En rendant sa décision, la commissaire adjointe s’est appuyée sur les considérations suivantes :

  • Même si la société indique que, puisque l'information n'était liée à aucun nom, il ne s'agissait pas de renseignements personnels, la commissaire adjointe a fait remarquer que l'article 2 de la Loi sur la protection des renseignements personnels et les documents électroniques indique qu'il suffit qu'un individu soit « identifiable » et pas nécessairement « identifié ».
  • Puisque des renseignements comme le numéro de la police d'assurance pourraient être liés au nom d'une personne et, en conséquence, la rendre identifiable, elle a déterminé que l'information demandée constitue des renseignements personnels selon la définition de l'article 2.
  • La commissaire adjointe a affirmé que les fins pour lesquelles la compagnie désirait recueillir des renseignements sur l'assurance du locataire, principalement pour réduire les risques qu'elle encourt et maintenir des primes d'assurance compétitives, semblent constituer un motif qu'une personne raisonnable estimerait acceptable dans les circonstances. Même si les motifs n'ont pas été exposés explicitement (une question qui est traitée sous la section « Autres considérations »), dans les circonstances de la présente plainte, on a expliqué les motifs à la plaignante lorsqu'elle a demandé des précisions concernant la pratique de la compagnie.
  • En ce qui touche la question du consentement lié à la collecte et à la communication des renseignements du locataire, la commissaire adjointe a fait remarquer que, en sa qualité de propriétaire, la plaignante était, aux fins de la Loi sur la protection des renseignements personnels et les documents électroniques (la Loi), une organisation menant une activité commerciale. Si elle a choisi d'assurer sa propriété par cette compagnie d'assurances, elle est tenue de respecter les dispositions concernant le consentement exposées au principe 4.3 de l'annexe 1 de la Loi. La commissaire adjointe a mentionné que la plaignante aurait également à assumer d'autres obligations en vertu de la Loi, notamment l'obligation d'informer les personnes du motif pour lequel on recueille et communique l'information et l'exigence de protéger ces renseignements.

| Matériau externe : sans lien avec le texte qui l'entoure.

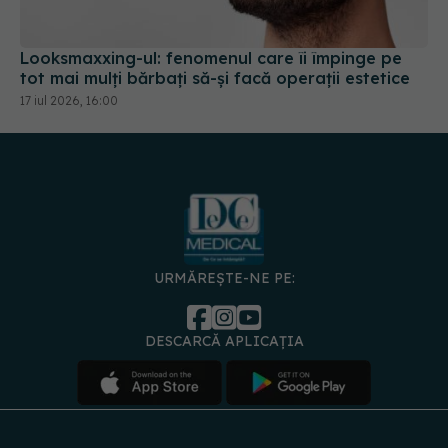
Looksmaxxing-ul: fenomenul care îi împinge pe
tot mai mulți bărbați să-și facă operații estetice
17 iul 2026, 16:00
URMĂREȘTE-NE PE:
DESCARCĂ APLICAȚIA
spre
Medici și
Politica de
Politica
Gestionați
Contact
Declarați
specialiști
confidențialitate
Cookies
preferințele
de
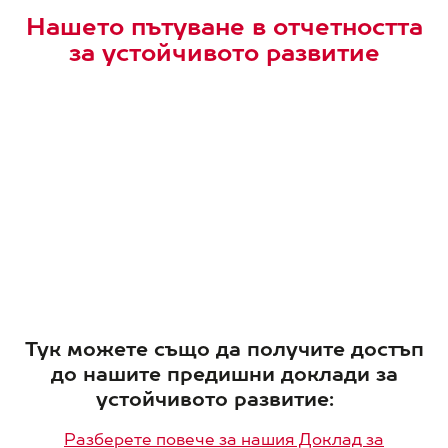
Нашето пътуване в отчетността
за устойчивото развитие
Тук можете също да получите достъп
до нашите предишни доклади за
устойчивото развитие:
Разберете повече за нашия Доклад за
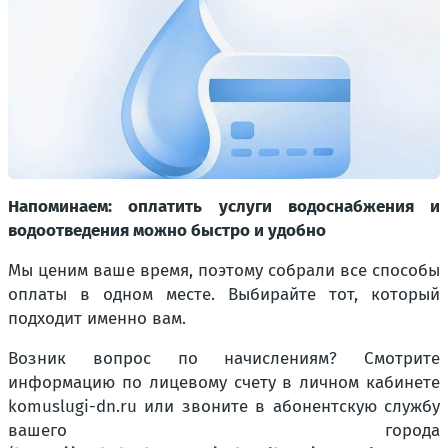
Напоминаем: оплатить услуги водоснабжения и
водоотведения можно быстро и удобно
Мы ценим ваше время, поэтому собрали все способы
оплаты в одном месте. Выбирайте тот, который
подходит именно вам.
Возник вопрос по начислениям? Смотрите
информацию по лицевому счету в личном кабинете
komuslugi-dn.ru или звоните в абонентскую службу
вашего города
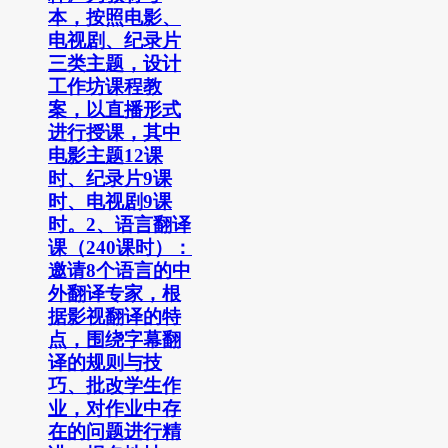
本，按照电影、
电视剧、纪录片
三类主题，设计
工作坊课程教
案，以直播形式
进行授课，其中
电影主题12课
时、纪录片9课
时、电视剧9课
时。2、语言翻译
课（240课时）：
邀请8个语言的中
外翻译专家，根
据影视翻译的特
点，围绕字幕翻
译的规则与技
巧、批改学生作
业，对作业中存
在的问题进行精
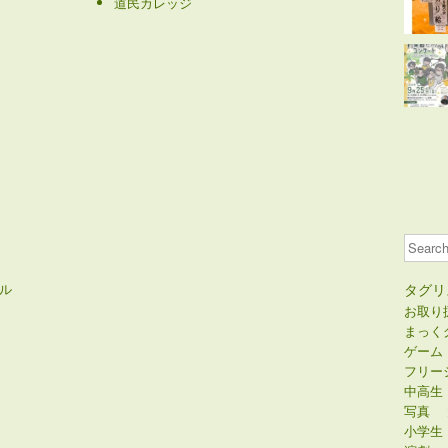
道民カレッジ
Search
ル
タグリ
お取り
まっく
ゲーム
フリー
中高生
写真
小学生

En conséquence, elle a conclu que la plainte était non fondée.

Autres considérations

Comme on l'a fait remarquer ci‑dessus, la Loiexige qu'on expose explicitement les motifs de la collecte, de l'utilisation ou de la communication de renseignements personnels. Si la plaignante avait choisi de continuer à souscrire une assurance par l'entremise de la compagnie d'assurances en question, il lui aurait incombé de respecter cette obligation puisqu'elle est une organisation menant des activités commerciales. Toutefois, la commissaire adjointe a fait remarquer qu'il s'agit d'une obligation dont il lui aurait été difficile de s'acquitter dans les circonstances puisque le motif de la collecte et de la communication des renseignements concernant le locataire ne figurait pas sur le formulaire de la société d'assurance.

En conséquence, la commissaire adjointe a recommandé que la compagnie modifie son formulaire d'assurance pour inclure une mention expliquant les raisons pour lesquelles elle utilise un questionnaire pour obtenir des renseignements concernant le locataire (principalement pour réduire les risques qu'elle encourt et pour maintenir des primes compétitives) et la façon dont ils seront utilisés. En exposant les motifs de la collecte et l'utilisation prévue, l'assureur devrait également préciser que, dans les cas de dommages causés par un locataire, il est possible qu'on demande au propriétaire de fournir de nouveau les renseignements concernant le locataire aux fins de poursuite. La commissaire adjointe a également recommandé que la compagnie indique aux propriétaires que, en vertu de la Loi, lorsqu'ils recueillent des renseignements personnels concernant le locataire et qu'ils les communiquent à la société, ils ont la responsabilité de mentionner aux locataires, en vue d’obtenir leur consentement, les fins de la collecte et à qui sera divulguée l'information, et de protéger et conserver ces renseignements.

La société a adopté ces recommandations et a fourni au Commissariat un exemplaire de son questionnaire modifié et de la lettre accompagnant le questionnaire. La commissaire adjointe a examiné ces documents et a estimé que les modifications répondaient adéquatement à ses préoccupations.